Mme Sophie Joissains, Sénatrice des Bouches-du-Rhône, rappelle que, « contrairement à Auschwitz, au Camp des Milles c’est le début de l’inhumain (…) qui va faire  qu’à un moment donné l’atroce devient  possible. Et que c’est ce processus du traitement qui va faire  qu’un être humain ne sera plus un être humain aux yeux d’autres êtres humains. » Elle souligne  que « ce lieu doit être très présent dans la pédagogie à  avoir par rapport  à tous nos enfants. Parce ce qui  peut paraitre vicissitude de l’histoire… doit nous alerter et nous permettre de nous élever et de lutter parce que c’est le début. » Elle remercie « les initiateurs du Site-Mémorial des Milles pour leur travail tenace et essentiel pour l’avenir ».

 

Enfin, Mr Yves Lucchesi, sous-préfet d’Aix-en-Provence, représentant l’État, lit un message rédigé conjointement par les grandes associations nationales de déportés précisant que « jamais il n’a été plus indispensable de rappeler notre passé concentrationnaire qui peut sembler lointain aux générations nouvelles. Les enseignements que nous en tirons restent actuels à nos yeux. Malgré le temps qui passe et les mémoires qui s’éteignent, nous avons aussi le devoir de rappeler les leçons de notre histoire qui appelle à la lucidité et à la vigilance. Loin de disparaitre, le fanatisme, le racisme, la xénophobie ne cessent de ressurgir à travers un monde agité par des passions nationaliste et religieuse et des désordres économiques ».

 

Cette cérémonie faisait écho à une cérémonie organisée la veille sur ces mêmes lieux par une vingtaine de jeunes gens de neuf nationalités (Allemagne, Arménie, Espagne, France, Hongrie, Italie, Lettonie, Pologne, Roumanie). Ils avaient tenu à faire une cérémonie, avec leurs mots, leurs gestes, à leur façon. Ils ont ainsi chanté dans diverses langues un hymne à la « liberté de penser », et ont dessiné un olivier, car, expliquent-ils, « l’olivier peut vivre malgré les branches mortes ou les branches malades,  il se nourrit par les racines, comme nous nous nourrissons de notre culture.
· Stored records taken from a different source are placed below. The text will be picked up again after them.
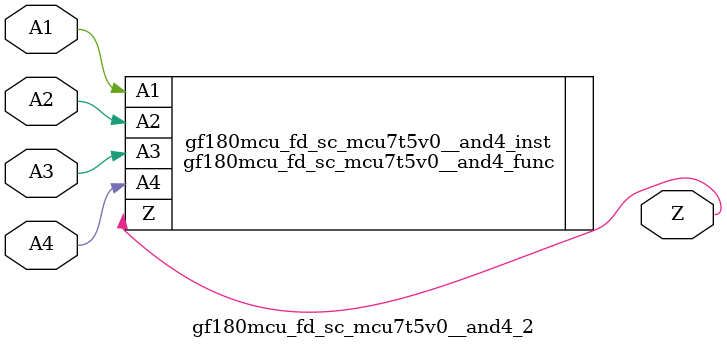
<source format=v>

`ifndef GF180MCU_FD_SC_MCU7T5V0__AND4_2_V
`define GF180MCU_FD_SC_MCU7T5V0__AND4_2_V

`include gf180mcu_fd_sc_mcu7t5v0__and4.v

`ifdef USE_POWER_PINS
module gf180mcu_fd_sc_mcu7t5v0__and4_2( A1, A2, A3, A4, Z, VDD, VSS );
inout VDD, VSS;
`else // If not USE_POWER_PINS
module gf180mcu_fd_sc_mcu7t5v0__and4_2( A1, A2, A3, A4, Z );
`endif // If not USE_POWER_PINS
input A1, A2, A3, A4;
output Z;

`ifdef USE_POWER_PINS
  gf180mcu_fd_sc_mcu7t5v0__and4_func gf180mcu_fd_sc_mcu7t5v0__and4_inst(.A1(A1),.A2(A2),.A3(A3),.A4(A4),.Z(Z),.VDD(VDD),.VSS(VSS));
`else // If not USE_POWER_PINS
  gf180mcu_fd_sc_mcu7t5v0__and4_func gf180mcu_fd_sc_mcu7t5v0__and4_inst(.A1(A1),.A2(A2),.A3(A3),.A4(A4),.Z(Z));
`endif // If not USE_POWER_PINS

`ifndef FUNCTIONAL
	// spec_gates_begin


	// spec_gates_end



   specify

	// specify_block_begin

	// comb arc A1 --> Z
	 (A1 => Z) = (1.0,1.0);

	// comb arc A2 --> Z
	 (A2 => Z) = (1.0,1.0);

	// comb arc A3 --> Z
	 (A3 => Z) = (1.0,1.0);

	// comb arc A4 --> Z
	 (A4 => Z) = (1.0,1.0);

	// specify_block_end

   endspecify

   `endif

endmodule
`endif

</source>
Cet arbre représente aussi le passage du passé à l’avenir. Les racines sont la représentation de notre passé et de nos expériences. Les branches mortes sont l’image des mauvais sentiers que nous avons empruntés. Les branches pleines de vie représentent ceux que nous avons choisi d’emprunter et ces chemins sont ceux de la culture et de la commémoration du passé pour faire des choix réfléchis à l’avenir ». Ils ont alors affirmé que « La mémoire, c’est le défi perpétuel de s’approprier les leçons de l’histoire. En faisant ce travail de mémoire tous ensemble, nous avons réappris l’histoire et en portant cela sur nos épaules, nous pouvons être des acteurs responsables. Et avoir une mémoire partagée, c’est déjà un élément pour construire une société bienveillante et paisible.

Pour nous, la mémoire doit être quelque chose qui mène au futur. Elle nous donne des outils pour l’avenir qui est le nôtre.»

Et de conclure « La vie a un seul sens : vivre, vivre comme un vrai être humain.»